The heart is an especially tricky organ with which to work. Even normal human hearts are complex organs, with different chambers and valves and a lot of fine detail. Hearts with congenital defects are not only different from normal hearts, but they are different from each other. Even hearts diagnosed with the same condition often have differences among them, Powell said.
This is a problem for surgeons attempting to choose how best to go about operating, and how the operation might affect the patient.
It is even tougher for computers, which are generally not as good at image recognition as the human brain is. They have a hard time recognizing the boundaries between different objects in a picture—such as the border between one chamber in the heart and another.

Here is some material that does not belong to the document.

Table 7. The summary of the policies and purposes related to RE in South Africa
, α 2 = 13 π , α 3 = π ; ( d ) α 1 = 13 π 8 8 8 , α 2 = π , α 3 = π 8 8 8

This means that a person has to sit down at a computer and trace the outlines of different areas, called "segments" on an image—in this case on one of the hundred or more slices that make up an MRI scan or CT image. It would take several hours at least for a person to "segment" a single MRI scan.

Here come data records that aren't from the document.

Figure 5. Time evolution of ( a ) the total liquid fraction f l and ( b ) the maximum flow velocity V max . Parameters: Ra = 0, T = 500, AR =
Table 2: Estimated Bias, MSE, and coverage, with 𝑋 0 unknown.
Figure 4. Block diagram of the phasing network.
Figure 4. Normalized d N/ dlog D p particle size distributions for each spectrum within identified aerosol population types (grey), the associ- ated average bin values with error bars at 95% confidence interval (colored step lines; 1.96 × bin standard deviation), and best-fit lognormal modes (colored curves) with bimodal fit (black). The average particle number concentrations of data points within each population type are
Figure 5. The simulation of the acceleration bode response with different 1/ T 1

An algorithm can do this much faster, but it would be far less accurate.
Danielle Pace and her adviser, Polina Golland at MIT, have been working on that piece of the process. They developed an algorithm that works with a user—a clinician sits in front of the computer, segments a portion of all of the slices in an MRI scan, and then the algorithm looks at what the user has done and uses the information to segment the rest.
Pace's algorithm can produce an image that is 90 percent accurate using only 14 user-annotated slices out of 100 or 200 total slices. Even manually segmenting three slices produced a model that was 80 percent accurate.
Pace said they have managed to get the amount of time for the process of converting the images from MRI to 3-D blueprint down to about two hours—about one hour for the user to manually segment the slices, and another for the algorithm to do the rest. The goal is to cut those two hours down to 30 minutes.